Guns’ Guide to Movies: Dracula Untold

Dracula Untold makes use of many of the classic aspects of Dracula we all know, with one notable exception. The character of Dracula never sleeps in a coffin, which I found very disappointing. Because the only thing that got me through this movie was the hope that Dracula would fall asleep and someone would nail that coffin shut and set it on fire.

It’s bad guys. It’s really bad.

Dracula Untold attempts to revamp the story of Count Dracula by creating an origin story for him. This story revolves around Vlad the Impaler. A real person that many historians believe could have been the human inspiration for Bram Stoker’s character of Dracula.

Vlad in the film isn’t quite the cruel figure who infamously took great pleasure in murder and torture that we learned about in history class. Instead he is a brilliant soldier, respected prince, devoted husband and loving father. His only wish is to ensure peace between his country of Transylvania and the Turks, who demand tribute in the form of 1,000 boys to fight in their army, including Vlad’s beloved son.DraculaUntold Poster

In order to save his son from becoming a child soldier, Vlad seeks out the mysterious sorcerer/monster/vampire (maybe? It’s not really clear..) Caligula in a cave in a mountain high above Transylvania. Who turns him into a vampire so that he can have the strength to fight off the Turks and save his people.

If you thought that sounded boring, you’re right.

Dracula Untold is easily one of the most spectacularly boring films I’ve ever seen. There is far too much time spent on exposition, trying to set up the historical context for the unrest between the Turks and the Transylvanians, and establish Vlad as some sort of likable character we should sympathize with. Even almost half way through the film there are still moments where the filmmaker decided it was necessary to explain things to the audience, via an unimportant character, or outright narration.
..........
What you will do:
1 – Name each of the four roles the Dracula Untold review says Vlad has in the film.
2 – Reproduce the Dracula Untold review word for word, from "Guns’ Guide to" to "it on fire.".
3 – Answer these questions from the Dracula Untold review:
(a) What do the Turks demand as tribute?
(b) Where does Vlad seek out Caligula?
(c) Which classic aspect of Dracula does the film leave out?
The stored items that come next have no role in the work on the Dracula Untold review.

(Stored items)
..........
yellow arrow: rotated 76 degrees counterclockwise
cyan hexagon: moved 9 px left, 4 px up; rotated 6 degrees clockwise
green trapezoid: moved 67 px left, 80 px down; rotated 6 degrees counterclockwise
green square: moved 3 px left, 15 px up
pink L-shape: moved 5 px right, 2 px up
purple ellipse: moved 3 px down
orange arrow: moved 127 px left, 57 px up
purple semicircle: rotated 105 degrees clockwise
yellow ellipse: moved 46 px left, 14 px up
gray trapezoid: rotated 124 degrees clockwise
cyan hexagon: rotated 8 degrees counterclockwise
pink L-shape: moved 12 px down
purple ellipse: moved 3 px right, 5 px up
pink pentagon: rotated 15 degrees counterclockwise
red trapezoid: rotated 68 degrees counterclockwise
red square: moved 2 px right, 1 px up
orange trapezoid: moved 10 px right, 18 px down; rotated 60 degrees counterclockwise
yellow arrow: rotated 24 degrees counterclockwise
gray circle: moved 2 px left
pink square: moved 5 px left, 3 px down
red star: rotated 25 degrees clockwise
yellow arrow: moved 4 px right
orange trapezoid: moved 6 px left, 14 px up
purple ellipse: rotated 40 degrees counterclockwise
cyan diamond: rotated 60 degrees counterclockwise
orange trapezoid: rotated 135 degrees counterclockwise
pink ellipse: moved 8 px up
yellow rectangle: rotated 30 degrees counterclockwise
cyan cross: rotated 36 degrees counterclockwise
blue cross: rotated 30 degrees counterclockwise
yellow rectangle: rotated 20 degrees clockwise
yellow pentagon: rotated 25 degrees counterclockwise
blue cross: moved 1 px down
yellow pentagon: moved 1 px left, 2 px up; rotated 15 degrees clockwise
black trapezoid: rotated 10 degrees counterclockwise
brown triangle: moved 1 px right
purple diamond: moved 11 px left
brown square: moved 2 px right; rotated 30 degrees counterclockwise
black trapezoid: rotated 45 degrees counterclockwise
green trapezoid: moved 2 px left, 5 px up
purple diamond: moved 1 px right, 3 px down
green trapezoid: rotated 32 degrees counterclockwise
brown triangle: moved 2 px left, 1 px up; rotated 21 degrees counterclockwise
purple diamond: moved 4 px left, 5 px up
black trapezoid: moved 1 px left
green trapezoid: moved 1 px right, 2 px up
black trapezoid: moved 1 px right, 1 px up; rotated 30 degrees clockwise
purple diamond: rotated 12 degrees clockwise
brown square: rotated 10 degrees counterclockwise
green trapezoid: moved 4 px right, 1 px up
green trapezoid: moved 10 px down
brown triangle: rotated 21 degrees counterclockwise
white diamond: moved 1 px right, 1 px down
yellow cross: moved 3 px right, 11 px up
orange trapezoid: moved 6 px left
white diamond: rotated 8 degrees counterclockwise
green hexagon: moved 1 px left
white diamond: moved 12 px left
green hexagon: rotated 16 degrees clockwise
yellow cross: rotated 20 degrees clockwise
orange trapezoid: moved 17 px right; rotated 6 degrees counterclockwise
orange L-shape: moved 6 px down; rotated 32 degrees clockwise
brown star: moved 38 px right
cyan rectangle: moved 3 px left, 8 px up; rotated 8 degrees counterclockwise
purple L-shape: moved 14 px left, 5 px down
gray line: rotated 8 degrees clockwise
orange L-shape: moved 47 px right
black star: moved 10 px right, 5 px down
..........
Answers below:
1 – Brilliant soldier, respected prince, devoted husband, and loving father.

2 –
Guns’ Guide to Movies: Dracula Untold

Dracula Untold makes use of many of the classic aspects of Dracula we all know, with one notable exception. The character of Dracula never sleeps in a coffin, which I found very disappointing. Because the only thing that got me through this movie was the hope that Dracula would fall asleep and someone would nail that coffin shut and set it on fire.

3 –
(a) They demand 1,000 boys to fight in their army, including Vlad's son.
(b) He seeks out Caligula in a cave in a mountain high above Transylvania.
(c) The film leaves out Dracula sleeping in a coffin.